» **EXERCISE GOAL**:
Copy the data word for word, starting at the line containing "To the nearest" and continuing through the end of the data, both ends included. Leave out the pictures.

» **THE RECORDS**:
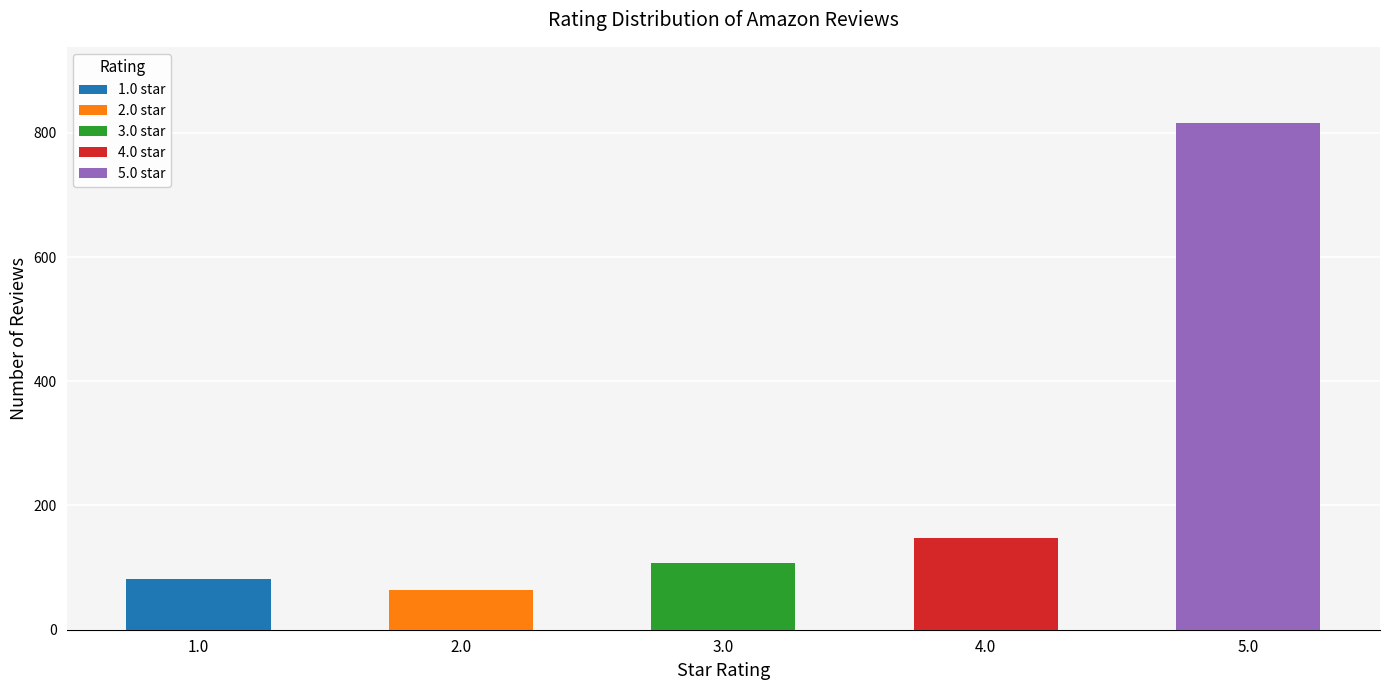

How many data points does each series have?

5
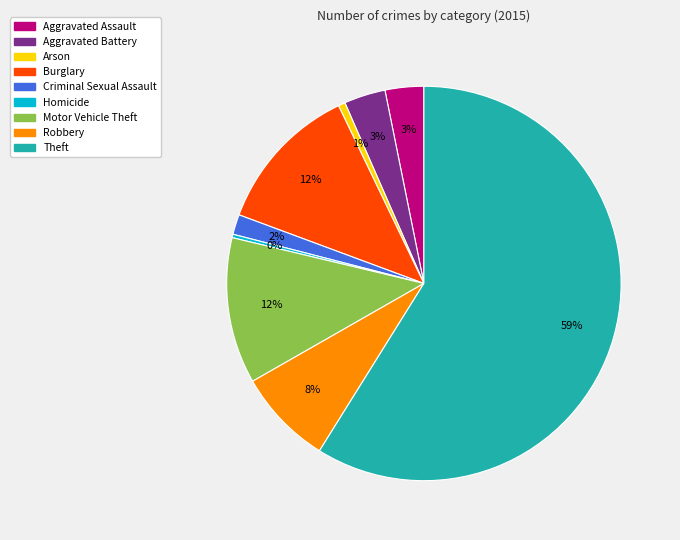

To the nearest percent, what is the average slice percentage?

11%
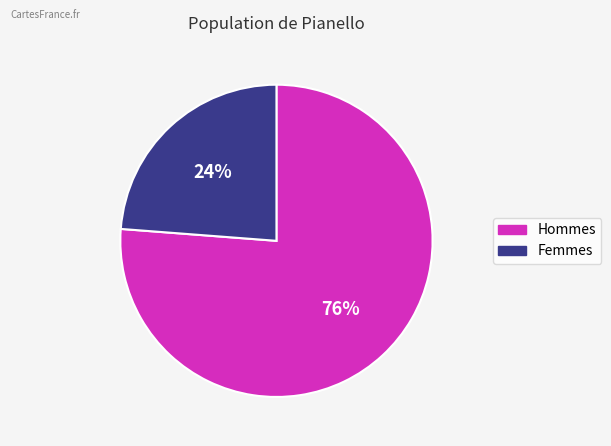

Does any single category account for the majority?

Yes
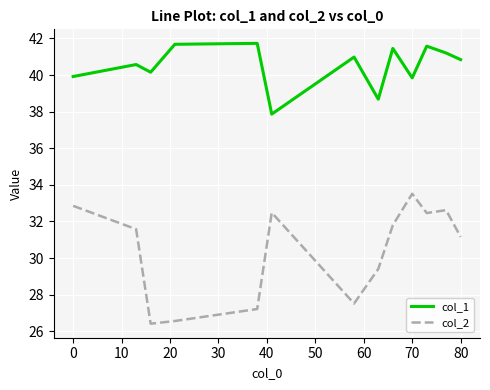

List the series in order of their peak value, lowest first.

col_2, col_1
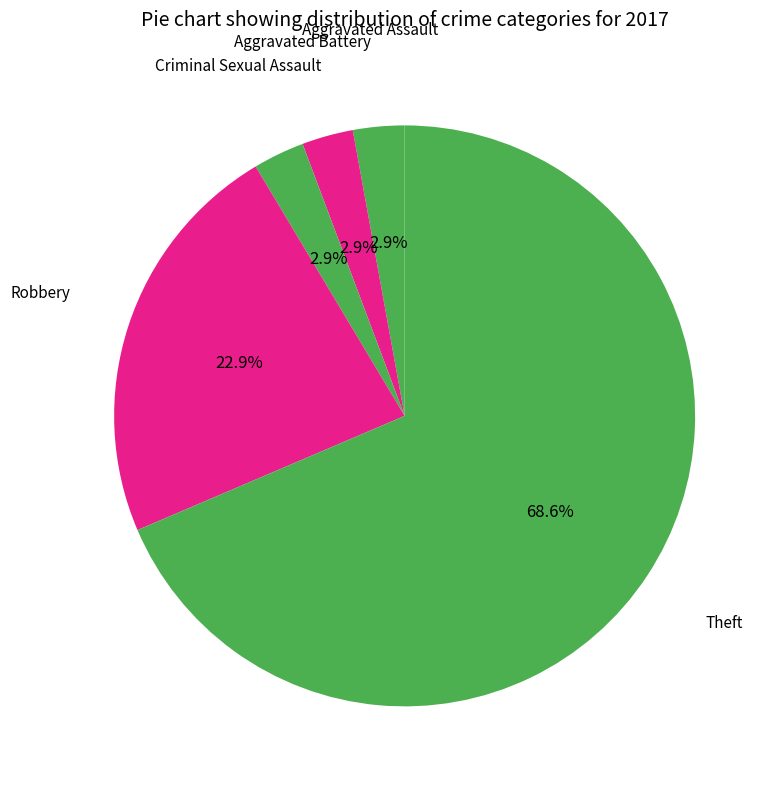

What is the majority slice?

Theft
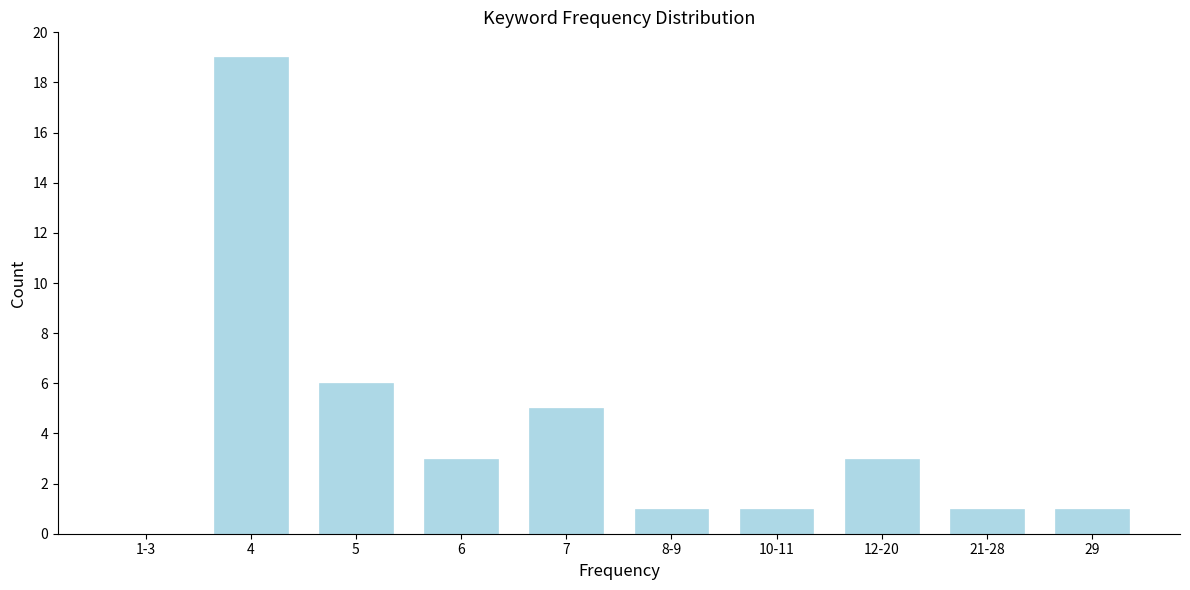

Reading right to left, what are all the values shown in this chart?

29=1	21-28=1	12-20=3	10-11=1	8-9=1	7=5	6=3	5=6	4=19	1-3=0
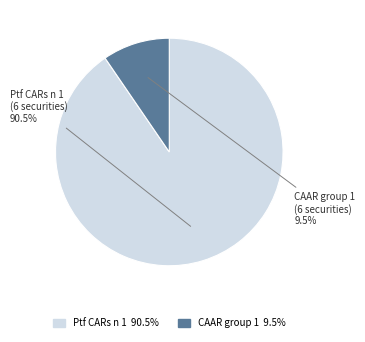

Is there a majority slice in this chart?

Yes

» **RESPONSE TO THE EXERCISE**:
To the nearest percent, what is the average slice percentage?

11%

Does any single category account for the majority?

Yes

List the series in order of their peak value, lowest first.

col_2, col_1

What is the majority slice?

Theft

Reading right to left, what are all the values shown in this chart?

29=1	21-28=1	12-20=3	10-11=1	8-9=1	7=5	6=3	5=6	4=19	1-3=0

Is there a majority slice in this chart?

Yes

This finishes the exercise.